Dataset items:
>> Start

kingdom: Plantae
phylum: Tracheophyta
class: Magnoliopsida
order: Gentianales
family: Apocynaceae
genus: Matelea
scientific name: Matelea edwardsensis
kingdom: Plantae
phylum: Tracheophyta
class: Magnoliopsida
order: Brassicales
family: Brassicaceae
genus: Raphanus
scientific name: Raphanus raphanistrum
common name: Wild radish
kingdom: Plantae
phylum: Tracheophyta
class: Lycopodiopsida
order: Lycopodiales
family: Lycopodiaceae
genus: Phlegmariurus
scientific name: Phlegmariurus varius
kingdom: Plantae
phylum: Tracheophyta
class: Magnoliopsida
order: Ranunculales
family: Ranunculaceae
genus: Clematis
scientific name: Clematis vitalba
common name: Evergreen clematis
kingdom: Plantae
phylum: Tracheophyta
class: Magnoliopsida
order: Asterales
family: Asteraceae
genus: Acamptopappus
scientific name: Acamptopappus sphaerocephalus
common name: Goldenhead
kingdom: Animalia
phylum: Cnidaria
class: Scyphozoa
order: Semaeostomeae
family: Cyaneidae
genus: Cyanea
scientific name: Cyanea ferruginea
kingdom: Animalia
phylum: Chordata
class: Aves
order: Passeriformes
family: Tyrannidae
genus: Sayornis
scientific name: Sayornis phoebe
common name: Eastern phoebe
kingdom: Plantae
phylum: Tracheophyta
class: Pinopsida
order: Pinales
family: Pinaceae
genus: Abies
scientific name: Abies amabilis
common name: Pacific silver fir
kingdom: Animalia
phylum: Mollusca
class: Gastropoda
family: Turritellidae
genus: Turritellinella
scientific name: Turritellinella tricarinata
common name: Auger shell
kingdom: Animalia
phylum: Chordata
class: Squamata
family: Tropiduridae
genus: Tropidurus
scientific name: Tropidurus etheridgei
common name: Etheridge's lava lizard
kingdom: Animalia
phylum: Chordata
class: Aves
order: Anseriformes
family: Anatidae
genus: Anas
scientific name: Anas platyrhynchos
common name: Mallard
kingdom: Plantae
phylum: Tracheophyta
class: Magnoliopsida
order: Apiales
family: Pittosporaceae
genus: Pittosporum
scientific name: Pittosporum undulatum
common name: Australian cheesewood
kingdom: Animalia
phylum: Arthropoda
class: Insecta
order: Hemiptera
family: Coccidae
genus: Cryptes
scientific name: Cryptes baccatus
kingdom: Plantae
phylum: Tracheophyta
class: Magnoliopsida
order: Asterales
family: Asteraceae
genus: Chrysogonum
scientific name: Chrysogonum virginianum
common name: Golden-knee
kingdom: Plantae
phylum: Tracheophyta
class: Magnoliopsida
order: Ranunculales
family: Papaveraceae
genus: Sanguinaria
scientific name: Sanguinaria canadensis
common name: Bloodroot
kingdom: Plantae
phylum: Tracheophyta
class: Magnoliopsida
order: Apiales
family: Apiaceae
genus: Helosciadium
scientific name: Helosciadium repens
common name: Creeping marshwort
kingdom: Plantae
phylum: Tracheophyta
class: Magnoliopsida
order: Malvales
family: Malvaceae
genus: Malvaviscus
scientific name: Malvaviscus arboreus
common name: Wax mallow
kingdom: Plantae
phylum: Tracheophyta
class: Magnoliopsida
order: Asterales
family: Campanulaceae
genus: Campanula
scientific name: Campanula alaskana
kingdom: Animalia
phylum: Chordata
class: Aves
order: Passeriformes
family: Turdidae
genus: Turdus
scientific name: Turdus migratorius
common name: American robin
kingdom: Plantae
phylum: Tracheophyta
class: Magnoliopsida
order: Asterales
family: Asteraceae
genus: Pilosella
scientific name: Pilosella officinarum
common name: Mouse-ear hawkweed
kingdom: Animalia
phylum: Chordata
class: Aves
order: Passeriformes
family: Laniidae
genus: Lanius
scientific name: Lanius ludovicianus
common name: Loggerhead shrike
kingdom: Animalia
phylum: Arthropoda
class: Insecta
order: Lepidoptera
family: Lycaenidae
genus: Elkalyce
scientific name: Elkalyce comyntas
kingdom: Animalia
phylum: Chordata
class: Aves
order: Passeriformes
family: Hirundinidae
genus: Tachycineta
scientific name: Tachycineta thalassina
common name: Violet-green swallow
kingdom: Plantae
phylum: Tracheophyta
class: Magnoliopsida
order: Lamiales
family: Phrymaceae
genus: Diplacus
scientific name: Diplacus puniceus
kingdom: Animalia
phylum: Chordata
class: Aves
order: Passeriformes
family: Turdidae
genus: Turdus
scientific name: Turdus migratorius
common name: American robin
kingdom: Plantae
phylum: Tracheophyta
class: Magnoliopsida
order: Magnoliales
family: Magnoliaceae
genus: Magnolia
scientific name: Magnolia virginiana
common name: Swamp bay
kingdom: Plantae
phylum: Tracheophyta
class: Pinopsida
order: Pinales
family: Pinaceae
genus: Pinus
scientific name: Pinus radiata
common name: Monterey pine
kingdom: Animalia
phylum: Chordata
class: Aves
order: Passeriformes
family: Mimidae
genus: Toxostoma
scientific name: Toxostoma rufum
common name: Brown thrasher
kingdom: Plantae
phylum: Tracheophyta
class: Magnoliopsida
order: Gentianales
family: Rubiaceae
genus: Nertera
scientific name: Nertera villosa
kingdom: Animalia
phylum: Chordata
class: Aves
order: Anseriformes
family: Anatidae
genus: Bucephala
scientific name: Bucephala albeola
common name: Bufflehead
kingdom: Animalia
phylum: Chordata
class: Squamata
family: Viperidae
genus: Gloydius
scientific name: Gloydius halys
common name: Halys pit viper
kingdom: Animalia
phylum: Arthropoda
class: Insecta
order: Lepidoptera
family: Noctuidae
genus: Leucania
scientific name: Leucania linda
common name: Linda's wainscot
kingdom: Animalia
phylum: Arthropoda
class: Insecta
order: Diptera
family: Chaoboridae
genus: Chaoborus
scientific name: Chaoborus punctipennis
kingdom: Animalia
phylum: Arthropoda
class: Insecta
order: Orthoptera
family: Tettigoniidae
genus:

>> End

## TASK PROMPT
Reproduce every line of the material above word for word, changing nothing.

## EXPECTED OUTPUT
kingdom: Plantae
phylum: Tracheophyta
class: Magnoliopsida
order: Gentianales
family: Apocynaceae
genus: Matelea
scientific name: Matelea edwardsensis
kingdom: Plantae
phylum: Tracheophyta
class: Magnoliopsida
order: Brassicales
family: Brassicaceae
genus: Raphanus
scientific name: Raphanus raphanistrum
common name: Wild radish
kingdom: Plantae
phylum: Tracheophyta
class: Lycopodiopsida
order: Lycopodiales
family: Lycopodiaceae
genus: Phlegmariurus
scientific name: Phlegmariurus varius
kingdom: Plantae
phylum: Tracheophyta
class: Magnoliopsida
order: Ranunculales
family: Ranunculaceae
genus: Clematis
scientific name: Clematis vitalba
common name: Evergreen clematis
kingdom: Plantae
phylum: Tracheophyta
class: Magnoliopsida
order: Asterales
family: Asteraceae
genus: Acamptopappus
scientific name: Acamptopappus sphaerocephalus
common name: Goldenhead
kingdom: Animalia
phylum: Cnidaria
class: Scyphozoa
order: Semaeostomeae
family: Cyaneidae
genus: Cyanea
scientific name: Cyanea ferruginea
kingdom: Animalia
phylum: Chordata
class: Aves
order: Passeriformes
family: Tyrannidae
genus: Sayornis
scientific name: Sayornis phoebe
common name: Eastern phoebe
kingdom: Plantae
phylum: Tracheophyta
class: Pinopsida
order: Pinales
family: Pinaceae
genus: Abies
scientific name: Abies amabilis
common name: Pacific silver fir
kingdom: Animalia
phylum: Mollusca
class: Gastropoda
family: Turritellidae
genus: Turritellinella
scientific name: Turritellinella tricarinata
common name: Auger shell
kingdom: Animalia
phylum: Chordata
class: Squamata
family: Tropiduridae
genus: Tropidurus
scientific name: Tropidurus etheridgei
common name: Etheridge's lava lizard
kingdom: Animalia
phylum: Chordata
class: Aves
order: Anseriformes
family: Anatidae
genus: Anas
scientific name: Anas platyrhynchos
common name: Mallard
kingdom: Plantae
phylum: Tracheophyta
class: Magnoliopsida
order: Apiales
family: Pittosporaceae
genus: Pittosporum
scientific name: Pittosporum undulatum
common name: Australian cheesewood
kingdom: Animalia
phylum: Arthropoda
class: Insecta
order: Hemiptera
family: Coccidae
genus: Cryptes
scientific name: Cryptes baccatus
kingdom: Plantae
phylum: Tracheophyta
class: Magnoliopsida
order: Asterales
family: Asteraceae
genus: Chrysogonum
scientific name: Chrysogonum virginianum
common name: Golden-knee
kingdom: Plantae
phylum: Tracheophyta
class: Magnoliopsida
order: Ranunculales
family: Papaveraceae
genus: Sanguinaria
scientific name: Sanguinaria canadensis
common name: Bloodroot
kingdom: Plantae
phylum: Tracheophyta
class: Magnoliopsida
order: Apiales
family: Apiaceae
genus: Helosciadium
scientific name: Helosciadium repens
common name: Creeping marshwort
kingdom: Plantae
phylum: Tracheophyta
class: Magnoliopsida
order: Malvales
family: Malvaceae
genus: Malvaviscus
scientific name: Malvaviscus arboreus
common name: Wax mallow
kingdom: Plantae
phylum: Tracheophyta
class: Magnoliopsida
order: Asterales
family: Campanulaceae
genus: Campanula
scientific name: Campanula alaskana
kingdom: Animalia
phylum: Chordata
class: Aves
order: Passeriformes
family: Turdidae
genus: Turdus
scientific name: Turdus migratorius
common name: American robin
kingdom: Plantae
phylum: Tracheophyta
class: Magnoliopsida
order: Asterales
family: Asteraceae
genus: Pilosella
scientific name: Pilosella officinarum
common name: Mouse-ear hawkweed
kingdom: Animalia
phylum: Chordata
class: Aves
order: Passeriformes
family: Laniidae
genus: Lanius
scientific name: Lanius ludovicianus
common name: Loggerhead shrike
kingdom: Animalia
phylum: Arthropoda
class: Insecta
order: Lepidoptera
family: Lycaenidae
genus: Elkalyce
scientific name: Elkalyce comyntas
kingdom: Animalia
phylum: Chordata
class: Aves
order: Passeriformes
family: Hirundinidae
genus: Tachycineta
scientific name: Tachycineta thalassina
common name: Violet-green swallow
kingdom: Plantae
phylum: Tracheophyta
class: Magnoliopsida
order: Lamiales
family: Phrymaceae
genus: Diplacus
scientific name: Diplacus puniceus
kingdom: Animalia
phylum: Chordata
class: Aves
order: Passeriformes
family: Turdidae
genus: Turdus
scientific name: Turdus migratorius
common name: American robin
kingdom: Plantae
phylum: Tracheophyta
class: Magnoliopsida
order: Magnoliales
family: Magnoliaceae
genus: Magnolia
scientific name: Magnolia virginiana
common name: Swamp bay
kingdom: Plantae
phylum: Tracheophyta
class: Pinopsida
order: Pinales
family: Pinaceae
genus: Pinus
scientific name: Pinus radiata
common name: Monterey pine
kingdom: Animalia
phylum: Chordata
class: Aves
order: Passeriformes
family: Mimidae
genus: Toxostoma
scientific name: Toxostoma rufum
common name: Brown thrasher
kingdom: Plantae
phylum: Tracheophyta
class: Magnoliopsida
order: Gentianales
family: Rubiaceae
genus: Nertera
scientific name: Nertera villosa
kingdom: Animalia
phylum: Chordata
class: Aves
order: Anseriformes
family: Anatidae
genus: Bucephala
scientific name: Bucephala albeola
common name: Bufflehead
kingdom: Animalia
phylum: Chordata
class: Squamata
family: Viperidae
genus: Gloydius
scientific name: Gloydius halys
common name: Halys pit viper
kingdom: Animalia
phylum: Arthropoda
class: Insecta
order: Lepidoptera
family: Noctuidae
genus: Leucania
scientific name: Leucania linda
common name: Linda's wainscot
kingdom: Animalia
phylum: Arthropoda
class: Insecta
order: Diptera
family: Chaoboridae
genus: Chaoborus
scientific name: Chaoborus punctipennis
kingdom: Animalia
phylum: Arthropoda
class: Insecta
order: Orthoptera
family: Tettigoniidae
genus:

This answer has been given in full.